══ Exercise material ══
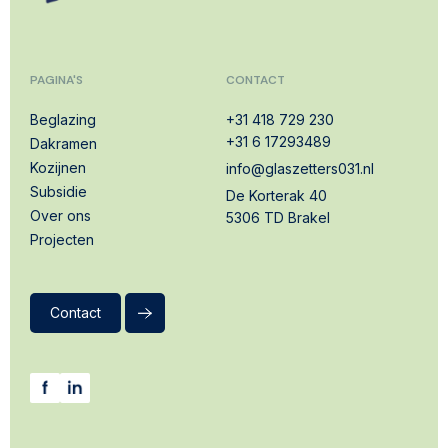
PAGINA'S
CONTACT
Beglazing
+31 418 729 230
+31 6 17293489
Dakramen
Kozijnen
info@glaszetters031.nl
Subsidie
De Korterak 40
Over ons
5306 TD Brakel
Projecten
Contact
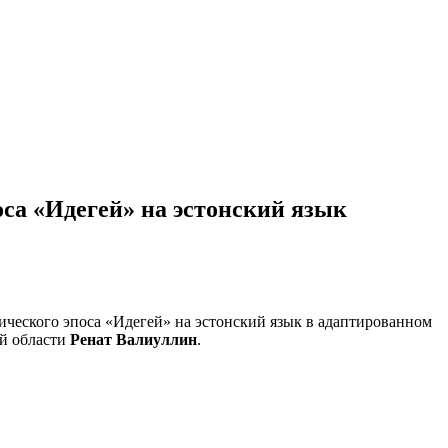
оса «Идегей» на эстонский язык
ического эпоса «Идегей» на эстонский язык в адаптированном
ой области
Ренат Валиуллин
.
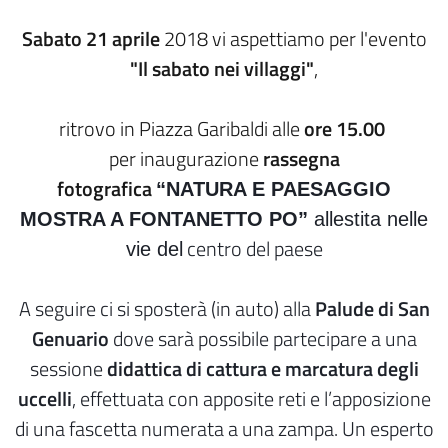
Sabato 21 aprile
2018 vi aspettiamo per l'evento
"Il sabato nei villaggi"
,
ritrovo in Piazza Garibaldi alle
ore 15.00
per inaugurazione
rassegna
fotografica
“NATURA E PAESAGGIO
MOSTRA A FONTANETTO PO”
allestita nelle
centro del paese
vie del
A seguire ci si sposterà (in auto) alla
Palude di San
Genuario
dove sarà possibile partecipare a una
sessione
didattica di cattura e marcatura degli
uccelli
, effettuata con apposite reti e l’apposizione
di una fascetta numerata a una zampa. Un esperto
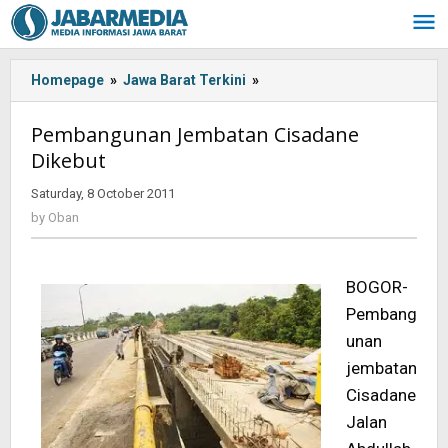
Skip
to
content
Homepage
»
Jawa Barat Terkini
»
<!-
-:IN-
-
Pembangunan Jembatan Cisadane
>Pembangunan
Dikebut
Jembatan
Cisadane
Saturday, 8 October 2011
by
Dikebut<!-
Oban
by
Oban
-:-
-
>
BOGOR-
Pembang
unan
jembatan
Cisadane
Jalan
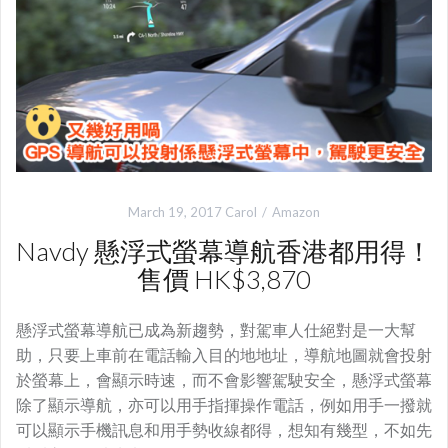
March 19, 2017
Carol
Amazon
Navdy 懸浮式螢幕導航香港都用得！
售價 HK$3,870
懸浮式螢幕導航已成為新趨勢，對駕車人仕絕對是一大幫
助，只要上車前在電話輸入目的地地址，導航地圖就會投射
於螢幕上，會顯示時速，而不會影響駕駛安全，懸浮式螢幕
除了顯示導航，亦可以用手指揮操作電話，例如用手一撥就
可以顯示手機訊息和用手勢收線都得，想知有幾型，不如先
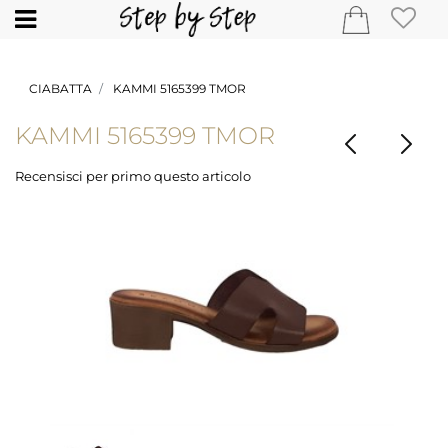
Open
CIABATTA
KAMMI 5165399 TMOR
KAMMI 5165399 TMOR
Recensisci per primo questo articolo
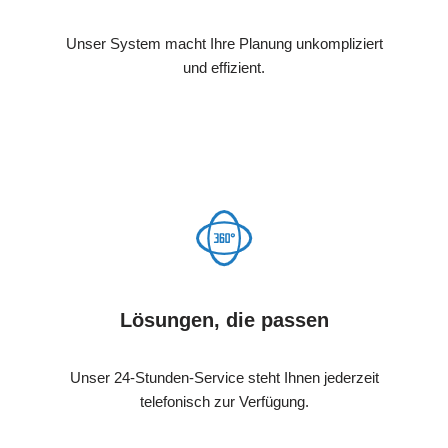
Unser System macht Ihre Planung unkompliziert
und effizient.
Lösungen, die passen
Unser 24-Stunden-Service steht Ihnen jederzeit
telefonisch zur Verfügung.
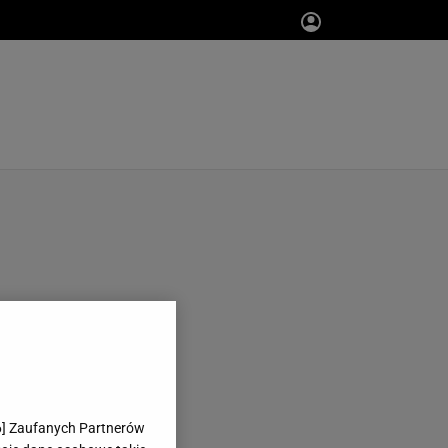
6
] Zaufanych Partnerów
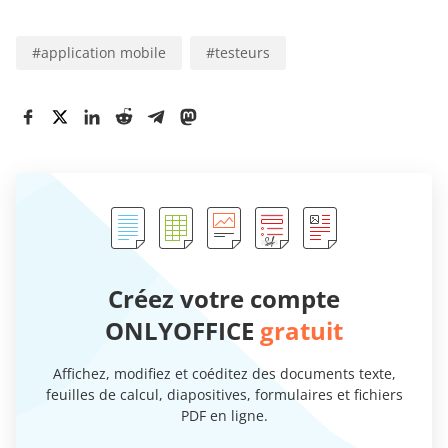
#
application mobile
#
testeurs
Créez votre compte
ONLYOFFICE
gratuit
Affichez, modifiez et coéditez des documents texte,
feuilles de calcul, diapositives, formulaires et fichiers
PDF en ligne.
═══
Task instructions - Can you copy out the text read from each of the entries above, line for line and unchanged, leaving the pictures out of your answer?

Reply -
PAGINA'S
CONTACT
Beglazing
+31 418 729 230
+31 6 17293489
Dakramen
Kozijnen
info@glaszetters031.nl
Subsidie
De Korterak 40
Over ons
5306 TD Brakel
Projecten
Contact
оса «Идегей» на эстонский язык
ического эпоса «Идегей» на эстонский язык в адаптированном
ой области
Ренат Валиуллин
.
Sabato 21 aprile
2018 vi aspettiamo per l'evento
"Il sabato nei villaggi"
,
ritrovo in Piazza Garibaldi alle
ore 15.00
per inaugurazione
rassegna
fotografica
“NATURA E PAESAGGIO
MOSTRA A FONTANETTO PO”
allestita nelle
centro del paese
vie del
A seguire ci si sposterà (in auto) alla
Palude di San
Genuario
dove sarà possibile partecipare a una
sessione
didattica di cattura e marcatura degli
uccelli
, effettuata con apposite reti e l’apposizione
di una fascetta numerata a una zampa. Un esperto
Skip
to
content
Homepage
»
Jawa Barat Terkini
»
<!-
-:IN-
-
Pembangunan Jembatan Cisadane
>Pembangunan
Dikebut
Jembatan
Cisadane
Saturday, 8 October 2011
by
Dikebut<!-
Oban
by
Oban
-:-
-
>
BOGOR-
Pembang
unan
jembatan
Cisadane
Jalan
March 19, 2017
Carol
Amazon
Navdy 懸浮式螢幕導航香港都用得！
售價 HK$3,870
懸浮式螢幕導航已成為新趨勢，對駕車人仕絕對是一大幫
助，只要上車前在電話輸入目的地地址，導航地圖就會投射
於螢幕上，會顯示時速，而不會影響駕駛安全，懸浮式螢幕
除了顯示導航，亦可以用手指揮操作電話，例如用手一撥就
可以顯示手機訊息和用手勢收線都得，想知有幾型，不如先
Open
CIABATTA
KAMMI 5165399 TMOR
KAMMI 5165399 TMOR
Recensisci per primo questo articolo
Unser System macht Ihre Planung unkompliziert
und effizient.
Lösungen, die passen
Unser 24-Stunden-Service steht Ihnen jederzeit
telefonisch zur Verfügung.
6
] Zaufanych Partnerów
#
application mobile
#
testeurs
Créez votre compte
ONLYOFFICE
gratuit
Affichez, modifiez et coéditez des documents texte,
feuilles de calcul, diapositives, formulaires et fichiers
PDF en ligne.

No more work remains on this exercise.